E questo è quanto a noi è sembrato piú necessario di sottoporre all’alta intelligenza di Vostra Maestá per render ragione
del piano che abbiamo adottato per la pubblica istruzione.
Abbiamo scorse tutte le parti dell’umano sapere e dell’agire,
e tutte le abbiamo ordinate a quel modo che da noi si è creduto migliore, perché l’uno e l’altro si perfezioni.
Ci siam sopra tutto occupati delle arti tanto utili quanto
belle; ed osiam dire a Vostra Maestá che in niun altro regno
l’ingegno degli abitanti avrá per esse tanti mezzi d’istruzione.
Questo Regno, sotto i vostri auspici, o Sire, tornerá per questa
parte ad essere, qual era una volta, ricco egualmente pei doni
della natura e per l’industria de’ cittadini; e sará questo l’unico
modo di fare una guerra efficace ai superbi manufatturieri, nemici di tutto il continente e potenti non per altro che per
P indolenza degli altri popoli, i quali tollerano che i doni della
natura, fatti al loro bel clima, ricevano tra le nebbie del Tamigi le forme adatte agli usi della vita. Questo solo vostro
popolo potrebbe fornire alle loro manifatture piú che ogni altro
popolo dell’Europa; questo solo, per l’opportunitá del suo sito,
può rapir loro la piú gran parte del lucrosissimo commercio
del Levante, delle Indie e dell’America, per la facilitá che
avrebbe di acclimatizzare nel proprio paese varie delle piú preziose piante esotiche; piante sulle quali gli esperimenti si erano
incominciati, con felice successo, fin dall’epoca di Carlo quinto,
dall’illustre Ambrogio di Leone (tanto la coltura è antica in
questo Regno!), ma che poi, per l’infelicitá de’ tempi, sono stati
abbandonati. Qui prospera il cotone; qui abbonda l’indaco, da
cui pure non si trae alcun profitto; qui l’antica porpora tarantina
si potrebbe sostituire alla cocciniglia; e che no?

#### Consegna A:
Restituisci senza alcuna modifica le righe dei record comprese tra quella che contiene "acc_x: median -0.2, box" e quella che contiene "Reading left to right, transcribe", includendo entrambe.

#### Record riportati:
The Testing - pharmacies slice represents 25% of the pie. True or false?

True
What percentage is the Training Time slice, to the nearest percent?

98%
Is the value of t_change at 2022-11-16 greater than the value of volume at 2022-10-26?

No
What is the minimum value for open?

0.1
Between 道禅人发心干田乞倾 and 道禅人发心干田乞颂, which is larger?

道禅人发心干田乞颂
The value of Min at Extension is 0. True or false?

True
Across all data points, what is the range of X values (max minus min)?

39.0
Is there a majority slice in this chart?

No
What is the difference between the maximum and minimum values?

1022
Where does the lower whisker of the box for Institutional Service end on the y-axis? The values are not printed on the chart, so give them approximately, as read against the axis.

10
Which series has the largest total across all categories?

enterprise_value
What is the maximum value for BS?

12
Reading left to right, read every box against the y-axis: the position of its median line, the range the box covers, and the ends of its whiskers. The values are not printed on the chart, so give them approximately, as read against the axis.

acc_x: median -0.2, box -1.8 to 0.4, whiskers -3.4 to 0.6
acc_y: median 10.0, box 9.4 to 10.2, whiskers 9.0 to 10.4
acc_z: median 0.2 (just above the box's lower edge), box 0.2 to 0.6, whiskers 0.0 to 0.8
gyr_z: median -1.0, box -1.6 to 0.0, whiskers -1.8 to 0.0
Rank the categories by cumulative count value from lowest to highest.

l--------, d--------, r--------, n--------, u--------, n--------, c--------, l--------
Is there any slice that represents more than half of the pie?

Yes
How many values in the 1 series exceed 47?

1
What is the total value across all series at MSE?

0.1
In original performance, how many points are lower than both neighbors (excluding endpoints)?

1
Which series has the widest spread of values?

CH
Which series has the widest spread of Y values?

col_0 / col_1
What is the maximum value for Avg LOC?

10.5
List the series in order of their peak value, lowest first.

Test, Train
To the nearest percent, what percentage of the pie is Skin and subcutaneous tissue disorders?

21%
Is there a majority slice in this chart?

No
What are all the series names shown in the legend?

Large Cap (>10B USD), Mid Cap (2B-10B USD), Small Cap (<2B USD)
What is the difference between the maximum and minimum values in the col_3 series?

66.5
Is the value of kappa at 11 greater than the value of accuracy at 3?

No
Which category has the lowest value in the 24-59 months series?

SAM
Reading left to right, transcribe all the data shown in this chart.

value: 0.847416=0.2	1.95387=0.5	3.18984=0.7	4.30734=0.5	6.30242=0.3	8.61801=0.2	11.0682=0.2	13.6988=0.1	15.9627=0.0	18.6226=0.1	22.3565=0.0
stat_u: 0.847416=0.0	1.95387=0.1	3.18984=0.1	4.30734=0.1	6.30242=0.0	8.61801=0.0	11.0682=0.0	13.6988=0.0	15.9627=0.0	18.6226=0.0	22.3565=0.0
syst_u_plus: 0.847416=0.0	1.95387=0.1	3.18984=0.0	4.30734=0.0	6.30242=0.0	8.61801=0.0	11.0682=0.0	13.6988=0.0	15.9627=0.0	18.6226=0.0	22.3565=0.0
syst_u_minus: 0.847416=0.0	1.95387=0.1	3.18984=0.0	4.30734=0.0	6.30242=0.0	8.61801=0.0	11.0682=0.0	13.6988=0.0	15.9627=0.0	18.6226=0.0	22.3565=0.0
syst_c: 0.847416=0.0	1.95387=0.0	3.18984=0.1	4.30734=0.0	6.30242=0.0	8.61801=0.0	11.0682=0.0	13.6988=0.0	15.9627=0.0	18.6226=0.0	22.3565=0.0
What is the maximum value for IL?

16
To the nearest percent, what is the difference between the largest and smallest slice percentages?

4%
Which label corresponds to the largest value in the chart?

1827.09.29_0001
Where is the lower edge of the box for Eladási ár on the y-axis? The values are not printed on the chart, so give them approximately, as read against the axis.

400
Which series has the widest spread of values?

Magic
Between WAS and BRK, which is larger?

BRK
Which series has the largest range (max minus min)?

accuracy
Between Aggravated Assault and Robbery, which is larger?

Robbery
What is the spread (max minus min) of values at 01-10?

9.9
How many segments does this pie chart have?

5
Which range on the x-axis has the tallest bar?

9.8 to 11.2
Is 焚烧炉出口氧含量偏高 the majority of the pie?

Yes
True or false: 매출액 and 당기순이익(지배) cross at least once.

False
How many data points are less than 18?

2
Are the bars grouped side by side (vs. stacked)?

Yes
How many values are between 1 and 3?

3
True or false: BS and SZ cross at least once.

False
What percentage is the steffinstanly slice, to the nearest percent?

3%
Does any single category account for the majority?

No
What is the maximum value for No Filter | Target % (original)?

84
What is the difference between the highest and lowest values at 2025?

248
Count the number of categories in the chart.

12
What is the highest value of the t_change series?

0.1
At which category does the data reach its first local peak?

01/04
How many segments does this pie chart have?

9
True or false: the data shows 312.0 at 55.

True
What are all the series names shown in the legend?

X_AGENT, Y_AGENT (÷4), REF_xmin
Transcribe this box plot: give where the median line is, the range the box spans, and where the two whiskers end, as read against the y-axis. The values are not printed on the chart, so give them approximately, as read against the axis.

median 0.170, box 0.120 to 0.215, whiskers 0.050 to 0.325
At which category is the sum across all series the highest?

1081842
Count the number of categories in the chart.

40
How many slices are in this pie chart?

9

#### Consegna B:
Riscrivi il brano del testo fornito che si apre con le parole "E questo è quanto" e si chiude con "la pubblica istruzione.", mettendo "progetto" al posto di "piano".

#### Risposta A:
acc_x: median -0.2, box -1.8 to 0.4, whiskers -3.4 to 0.6
acc_y: median 10.0, box 9.4 to 10.2, whiskers 9.0 to 10.4
acc_z: median 0.2 (just above the box's lower edge), box 0.2 to 0.6, whiskers 0.0 to 0.8
gyr_z: median -1.0, box -1.6 to 0.0, whiskers -1.8 to 0.0
Rank the categories by cumulative count value from lowest to highest.

l--------, d--------, r--------, n--------, u--------, n--------, c--------, l--------
Is there any slice that represents more than half of the pie?

Yes
How many values in the 1 series exceed 47?

1
What is the total value across all series at MSE?

0.1
In original performance, how many points are lower than both neighbors (excluding endpoints)?

1
Which series has the widest spread of values?

CH
Which series has the widest spread of Y values?

col_0 / col_1
What is the maximum value for Avg LOC?

10.5
List the series in order of their peak value, lowest first.

Test, Train
To the nearest percent, what percentage of the pie is Skin and subcutaneous tissue disorders?

21%
Is there a majority slice in this chart?

No
What are all the series names shown in the legend?

Large Cap (>10B USD), Mid Cap (2B-10B USD), Small Cap (<2B USD)
What is the difference between the maximum and minimum values in the col_3 series?

66.5
Is the value of kappa at 11 greater than the value of accuracy at 3?

No
Which category has the lowest value in the 24-59 months series?

SAM
Reading left to right, transcribe all the data shown in this chart.

#### Risposta B:
E questo è quanto a noi è sembrato piú necessario di sottoporre all’alta intelligenza di Vostra Maestá per render ragione
del progetto che abbiamo adottato per la pubblica istruzione.